Большой Чечен входит в бар и уверенно заявляет:
• Деньги будут точно!
И снова мы тревожим аэропорты. Опять -“ воздушный коридор”, “стоянка”, “ грузовые самолеты”... Но все же нам приходится покупать билеты на самолет пассажирский: денег все нет, а вот Сочельник - уже на носу.
В миланском аэропорте сталкиваемся с вернувшимся на родину Мауро.
• Ну как дела?
• Знаешь, почему Россию никто не завоевал?- спрашивает он.
• Почему?
• По дороге сознание теряли!
Заходим в бар. Около стойки итальянский папаша успокаивает расплакавшегося мальчишку:
- Ну все, сынок! Сейчас прилетит самолет и мы улетим.- Определяя самолет, он использует слово «аэроплан», неизбежно ассоциирующееся у меня с деревянной «этажеркой» времен гражданской войны , и, представив, как они будут на нее взбираться со своими чемоданами, я не могу удержаться от смеха. Папаша бросает на меня вопросительный взгляд.
• Позвони-ка на всякий случай Беневелли,- невольно выводит меня из неловкого положения Большой Чечен.- Чем черт не шутит!
Я набираю номер… Что же было с моим лицом, если лицо смотревшего на меня Большого Чечена стало похоже на вертикально поставленную дыню? Но, видно, сильно его искорежило от выданного на другом конце провода речитативом:
• Нет, не из Джезказгана… А из Европы…Из филиала крупнейшей корейской фирмы… Пришли… Нет, пришел …Долларов США МИЛЛИОН!
Возвращаемся в Реджо Эмилию. Банк уже закрыт. На три дня деловая жизнь в Италии замирает: Рождество.

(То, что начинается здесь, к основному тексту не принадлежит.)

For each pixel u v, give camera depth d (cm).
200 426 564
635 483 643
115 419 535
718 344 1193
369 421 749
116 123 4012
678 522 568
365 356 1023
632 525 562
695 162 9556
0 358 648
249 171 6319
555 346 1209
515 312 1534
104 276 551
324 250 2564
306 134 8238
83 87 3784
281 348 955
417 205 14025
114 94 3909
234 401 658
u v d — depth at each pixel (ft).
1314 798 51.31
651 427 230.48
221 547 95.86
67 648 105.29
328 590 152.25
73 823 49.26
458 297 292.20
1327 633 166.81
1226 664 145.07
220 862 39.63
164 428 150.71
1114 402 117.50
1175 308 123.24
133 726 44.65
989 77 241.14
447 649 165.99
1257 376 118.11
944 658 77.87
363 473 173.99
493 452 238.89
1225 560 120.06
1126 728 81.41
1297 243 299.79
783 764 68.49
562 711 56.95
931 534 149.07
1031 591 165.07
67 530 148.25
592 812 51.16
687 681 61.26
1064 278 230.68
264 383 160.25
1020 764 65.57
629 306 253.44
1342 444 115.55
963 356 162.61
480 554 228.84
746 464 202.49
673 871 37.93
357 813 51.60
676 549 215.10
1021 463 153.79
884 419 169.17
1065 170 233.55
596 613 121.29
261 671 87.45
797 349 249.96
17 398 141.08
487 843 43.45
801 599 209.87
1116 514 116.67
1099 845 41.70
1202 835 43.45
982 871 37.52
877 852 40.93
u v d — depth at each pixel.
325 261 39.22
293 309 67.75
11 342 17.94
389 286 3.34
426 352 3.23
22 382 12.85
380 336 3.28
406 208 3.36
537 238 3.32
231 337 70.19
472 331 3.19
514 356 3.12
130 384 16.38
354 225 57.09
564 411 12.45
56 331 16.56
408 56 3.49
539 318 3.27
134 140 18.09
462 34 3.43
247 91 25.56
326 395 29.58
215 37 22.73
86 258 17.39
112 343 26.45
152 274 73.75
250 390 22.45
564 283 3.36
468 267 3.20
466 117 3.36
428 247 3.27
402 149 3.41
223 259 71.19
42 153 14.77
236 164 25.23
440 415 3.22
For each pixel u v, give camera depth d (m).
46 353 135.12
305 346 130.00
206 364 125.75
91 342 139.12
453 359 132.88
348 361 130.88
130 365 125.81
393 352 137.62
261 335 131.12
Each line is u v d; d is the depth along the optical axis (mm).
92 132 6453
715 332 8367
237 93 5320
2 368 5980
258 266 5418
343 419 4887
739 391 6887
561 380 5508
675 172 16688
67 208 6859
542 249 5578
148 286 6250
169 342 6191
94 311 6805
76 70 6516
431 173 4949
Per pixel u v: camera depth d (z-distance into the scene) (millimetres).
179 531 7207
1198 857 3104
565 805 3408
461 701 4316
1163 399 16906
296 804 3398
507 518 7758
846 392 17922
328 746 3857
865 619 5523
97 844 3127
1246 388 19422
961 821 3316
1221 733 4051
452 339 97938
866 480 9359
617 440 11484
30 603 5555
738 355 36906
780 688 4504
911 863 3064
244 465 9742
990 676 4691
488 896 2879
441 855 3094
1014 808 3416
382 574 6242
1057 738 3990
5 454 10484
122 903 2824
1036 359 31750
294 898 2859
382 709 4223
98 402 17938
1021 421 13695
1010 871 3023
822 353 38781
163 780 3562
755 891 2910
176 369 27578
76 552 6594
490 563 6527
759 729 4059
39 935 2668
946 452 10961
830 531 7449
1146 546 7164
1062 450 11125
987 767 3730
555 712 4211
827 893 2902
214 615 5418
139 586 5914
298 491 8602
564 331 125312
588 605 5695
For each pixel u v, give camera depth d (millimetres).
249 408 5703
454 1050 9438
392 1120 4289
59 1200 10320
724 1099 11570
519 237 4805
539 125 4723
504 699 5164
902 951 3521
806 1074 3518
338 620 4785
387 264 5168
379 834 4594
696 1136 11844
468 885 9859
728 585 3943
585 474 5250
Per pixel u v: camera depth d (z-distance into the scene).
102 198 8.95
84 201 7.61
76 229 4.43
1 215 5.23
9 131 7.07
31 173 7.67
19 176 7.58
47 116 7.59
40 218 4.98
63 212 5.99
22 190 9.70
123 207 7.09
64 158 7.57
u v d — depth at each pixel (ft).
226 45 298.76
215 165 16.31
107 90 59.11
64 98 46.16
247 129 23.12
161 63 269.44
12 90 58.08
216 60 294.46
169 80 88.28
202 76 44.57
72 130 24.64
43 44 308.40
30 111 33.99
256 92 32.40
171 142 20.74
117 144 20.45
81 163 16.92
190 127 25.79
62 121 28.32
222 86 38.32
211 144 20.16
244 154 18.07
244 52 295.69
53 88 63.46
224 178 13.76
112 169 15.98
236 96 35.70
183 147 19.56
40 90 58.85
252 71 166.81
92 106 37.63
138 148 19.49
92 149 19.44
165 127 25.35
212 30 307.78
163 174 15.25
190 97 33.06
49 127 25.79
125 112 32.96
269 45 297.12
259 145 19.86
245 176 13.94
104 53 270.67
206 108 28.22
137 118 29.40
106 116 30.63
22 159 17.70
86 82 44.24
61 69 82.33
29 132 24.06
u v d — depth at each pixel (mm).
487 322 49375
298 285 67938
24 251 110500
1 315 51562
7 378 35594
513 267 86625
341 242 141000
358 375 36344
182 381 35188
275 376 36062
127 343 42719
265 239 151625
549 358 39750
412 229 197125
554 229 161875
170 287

Люди тянуться в церковь на мессу. Мужчины в элегантных пальто и сияющих новизной ботинках. Женщины в дорогих шубах и в туфлях на высоких каблуках. Рождество - хороший повод щегольнуть нарядами. “Религия,- заметил шведский историк Мартин Нильссон,- это наш выходной костюм”.
При входе в храм - “презепьо”: макет сцены рождения Христа. В Италии собирать перед Рождеством “презепьо” - давняя традиция. Связана она с именем святого Франциска. “В одну рождественскую ночь,- пишет француский историк Эмиль Жебар,- он созвал народ и пастухов в долину Гречча, чтобы ознаменовать рождение Того, Кого он называл “вифлеемским младенцем”. И вот ,среди полночной тишины, леса осветились блеском факелов, быстро движущихся к одному загону, где их ждал св.Франциск. Он стоял у самых яслей между быком и ослом. Когда собравшийся народ коленопреклонился, он прочел перед яслями, как перед алтарем, Евангелие от Луки, потом обратился к молящимся и стал им проповедовать о Рождестве Спасителя. И конечно сердца собравшихся в это же самое время в соборе св. Иоанна Латеранского или под императорским куполом палатинской часовни в Палермо были менее проникнуты верою и любовью, чем весь этот простой серый люд, молившийся у яслей. Некоторым из присутствующих показалось даже, что в этих яслях, на соломе, лежал спящий младенец, и что он понемногу стал пробуждаться и раскрыл свои объятия. Голос Франциска снова призывал Бога бедняков, и Он опять улыбался им.”Спустя некоторое время в различных церквях стали появляться монументальные “презепьо”, для изготовления которых приглашали известных архитекторов и скульпторов . Одной из наиболее известных работ такого рода является “вифлеемская композиция” Арнольфо ди Камбио, созданная им в 1280 году в римской церкви Санта Мария Маджоре. Впоследствии “презепьо” собирают лишь к Рождеству, устраивают конкурсы на лучшую работу года, в Неаполе, в музее монастыря св. Мартина постепенно формируется самая крупная в мире коллекция рождественских композиций. Сегодня на общенациональном уровне “презепьо” превратился в некий рождественский конструктор: перед праздником пластиковые фигурки библейских персонажей и детали вифлеемского антуража можно купить в любом супермаркете. Стиснутому толпой прихожан, Большому Чечену ничего не остается как любоваться церковным «презепьо». Автор композиции, видимо, для вящей эффектности «оживил» ее электричеством и движением: звезды на вифлеемском небе помигивают, вода в ручье струится, бык и осел покачивают головами… Раздаются восторженные возгласы:
• Здорово!
• Потрясающе!
• А вы знаете, что уже второй год подряд эту работу признают лучшей в Италии?!,- авторитетно звучит чей-то голос.
• Правда?
• Да безусловно!- подхватывает кто-то, и в толпе, преисполнившейся местечковой гордостью, начинается оживленный разбор достоинств рождественского макета.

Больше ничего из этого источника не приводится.